TKP'li Vedat Türkali...
Değişmeyen şey, Türkali’nin TKP’li uzun geçmişidir. Kavgada kavga eden, kavgada barışır. Giden gider, kavgası kalır.
Vedat Türkali’yi kaybedeli çok olmuyor, birkaç sene. Türk edebiyatı ve Türk sinemasının büyük adamlarından biriydi Türkali. TKP’li kimliği de herkesçe biliniyordu. O yüzdendir ki 1977 yılında, kendi örgütlediği sinema aktörleri ve emekçilerinin sansüre karşı Ankara’ya yürüyüşünde adının geçmemesi önerildiğinde, hiç kafaya takmadan seve seve kabul etmiştir bu durumu. Yıllar boyunca yakalandığı kovuşturmalardan, hapislerden, yazarken kullandığı müstear isimlerden alışkındır bu duruma. Yürüyüşeyse Cüneyt Arkın’dan Tarık Akan’a, Türkan Şoray’dan Hale Soygazi’ye kadar bütün yıldızlar katılmıştır.
Komünist adlı otobiyografik kitabında yeraltına çekilen gizli TKP’yi nasıl aradığını, toplu tevkifatlarla partinin ne zorluklar çektiğini, kaç kişi kaldığını anlatır Türkali. 1951 yılındaki tevkifatın ardından kendisi de 7 yıl içeride kalmıştır. Çıkışının ardından senaryo yazmaya başladığındaysa kendi ismi Abdülkadir Pirhasan’ı bile kullanamamış ve Vedat Türkali müstear ismiyle senaryolarını teslim etmiştir. McCarthy döneminde kovuşturmaya uğrayan, ismi kullandırılmayan bir başka komünist Dalton Trumbo’nun hayatı film olurken Türkali’ninki sol tarafça oldukça bilinmekle beraber ancak kendi yazdığı kitaplarda, yoldaşlarının anısında ve komünist mücadelesinde kalmıştır.
Kimi onu Edip Akbayram’ın meşhur şarkısı Bekle Bizi İstanbul’dan hatırlayacaktır zorlasa, kimiyse Fatmagül’ün Suçu Ne? dizisinin romanının yazarı olarak. Ama Vedat Türkali’yi daha iyi bilenler onu Bir Gün Tek Başına ve Güven’den hatırlayacaktır. Daha iyi bilenlerse vermiş olduğu örgütlü mücadeleden.

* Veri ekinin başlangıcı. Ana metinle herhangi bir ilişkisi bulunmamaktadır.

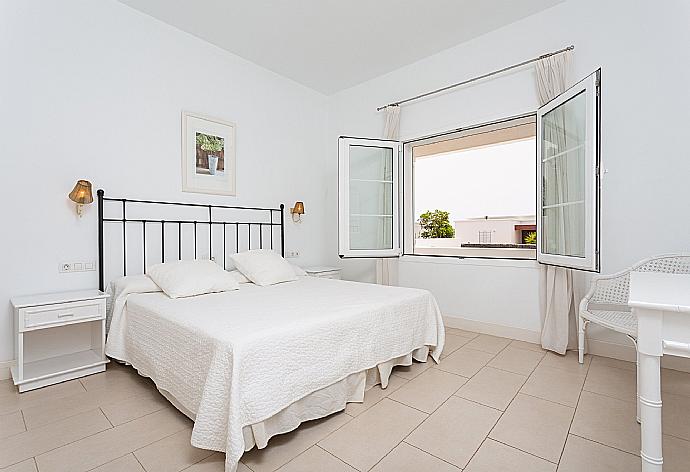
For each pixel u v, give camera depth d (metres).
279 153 4.36
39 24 2.60
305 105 4.69
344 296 2.65
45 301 2.35
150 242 3.21
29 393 2.24
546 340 3.04
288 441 1.74
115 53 2.98
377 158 4.23
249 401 1.55
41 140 2.62
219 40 3.59
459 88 3.70
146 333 2.27
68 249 2.75
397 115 4.16
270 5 3.02
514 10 3.12
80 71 2.79
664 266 2.40
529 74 3.23
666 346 1.04
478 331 3.61
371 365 2.22
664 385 2.28
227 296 2.66
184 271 2.80
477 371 2.60
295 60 4.00
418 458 1.60
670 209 2.54
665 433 1.76
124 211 3.05
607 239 2.80
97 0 2.88
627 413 1.97
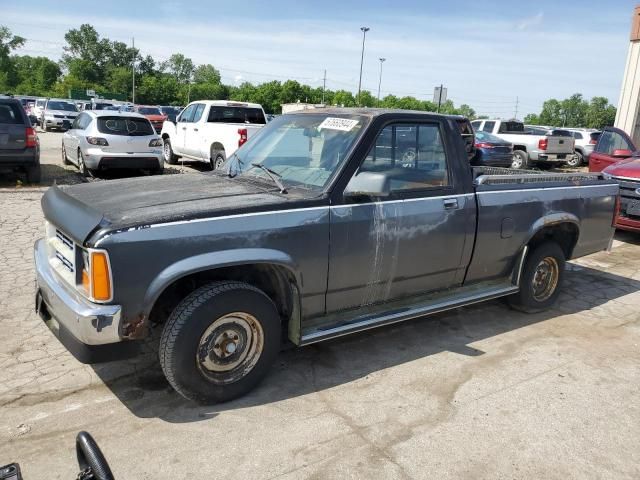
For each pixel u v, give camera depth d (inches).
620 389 149.9
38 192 404.5
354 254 143.8
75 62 4387.3
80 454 74.7
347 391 142.3
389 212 148.7
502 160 657.6
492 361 164.2
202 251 119.7
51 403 130.6
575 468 114.6
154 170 514.9
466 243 169.5
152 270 114.5
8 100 416.2
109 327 112.3
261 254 126.7
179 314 121.0
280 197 136.7
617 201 224.7
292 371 152.3
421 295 168.6
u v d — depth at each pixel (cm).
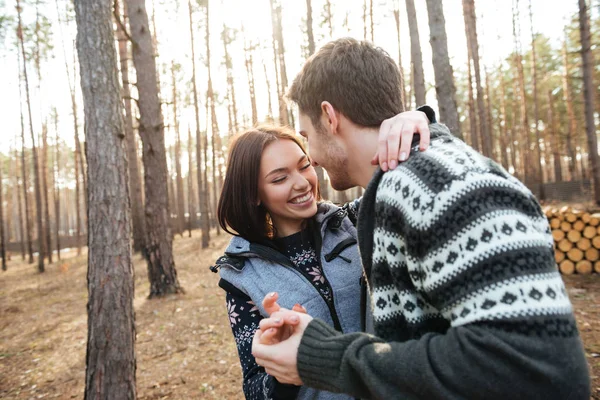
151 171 671
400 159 73
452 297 59
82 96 270
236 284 118
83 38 269
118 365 255
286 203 119
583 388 53
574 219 576
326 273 119
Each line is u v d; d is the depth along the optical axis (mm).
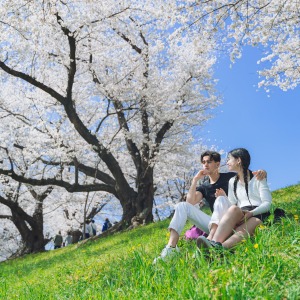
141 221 22578
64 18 19234
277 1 12805
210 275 3479
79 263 9312
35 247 30031
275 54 19016
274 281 3213
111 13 20828
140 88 24328
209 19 11852
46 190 30750
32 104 26266
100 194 34469
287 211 8047
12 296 6305
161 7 11992
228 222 4762
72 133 25359
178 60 27047
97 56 24609
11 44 19250
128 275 4773
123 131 24391
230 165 5719
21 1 13664
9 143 26812
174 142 29500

Parti ve Türkali arasında her şey güllük gülistanlık değildir elbette. Bunu not düşmek gerekir. Onun Parti’ye, Parti’nin de ona çokça ve ağır denebilecek eleştirileri olmuştur. Ama değişmeyen şey, Türkali’nin TKP’li uzun geçmişidir. Kavgada kavga eden, kavgada barışır. Giden gider, kavgası kalır.